(DOCUMENT EXTRACT):
Benefits for Quantum Machine Learning

• t-SNE and UMAP are advantageous for visualizing and exploring complex, high-dimensional datasets encountered in quantum machine learning where linear dimensionality reduction techniques (PCA) may fail to capture nonlinear relationships
• t-SNE and UMAP reveal hidden patterns, clusters, and structures in the data facilitating the understanding and interpretation of high-dimensional quantum datasets
• The low-dimensional representations generated by t-SNE and UMAP provide valuable insights into the structure and patterns present in high-dimensional quantum datasets
• Clusters in the low-dimensional representation suggest the presence of distinct groups or states in the quantum data corresponding to different quantum system configurations, measurement outcomes, or physical properties

Implementing t-SNE and UMAP on Quantum Data

t-SNE Implementation Steps

1. Compute the pairwise similarities between data points in the high-dimensional space using a Gaussian kernel
2. Compute the pairwise similarities between data points in the low-dimensional space using a Student's t-distribution
3. Minimize the Kullback-Leibler (KL) divergence between the high-dimensional and low-dimensional similarity distributions using gradient descent
4. Visualize the resulting low-dimensional representations (2D or 3D) using scatter plots where each point represents a quantum data sample and the proximity of points indicates their similarity in the original high-dimensional space

UMAP Implementation Steps

1. Construct a weighted k-neighbor graph in the high-dimensional space where the edge weights represent the similarities between data points
2. Compute a low-dimensional graph that preserves the topological structure of the high-dimensional graph by minimizing the cross-entropy between the two graphs using stochastic gradient descent
3. Apply UMAP to high-dimensional quantum datasets (measurements from quantum sensors, quantum state vectors, or features extracted from quantum circuits)

(ACTIVITY LIST):
(A) Rewrite the part of the quantum machine learning text that begins at the words "UMAP Implementation Steps" and stops after "from quantum circuits)", swapping "weighted k-neighbor graph" for "weighted nearest-neighbor graph".
(B) According to the quantum machine learning text, why are t-SNE and UMAP advantageous for exploring complex, high-dimensional quantum datasets? Answer in one to three sentences.
You will not need the data to complete these tasks.

(RECORDED DATA):

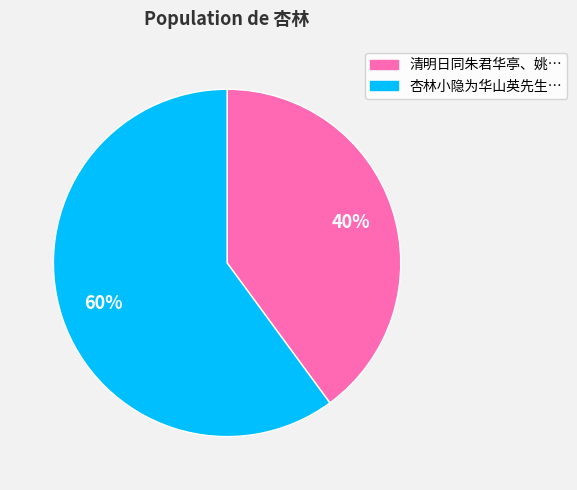

Is there a majority slice in this chart?

Yes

(RESULTS FOR THE EXERCISE):
(A)
UMAP Implementation Steps

1. Construct a weighted nearest-neighbor graph in the high-dimensional space where the edge weights represent the similarities between data points
2. Compute a low-dimensional graph that preserves the topological structure of the high-dimensional graph by minimizing the cross-entropy between the two graphs using stochastic gradient descent
3. Apply UMAP to high-dimensional quantum datasets (measurements from quantum sensors, quantum state vectors, or features extracted from quantum circuits)

(B) They are advantageous because linear dimensionality reduction techniques such as PCA may fail to capture the nonlinear relationships in these datasets.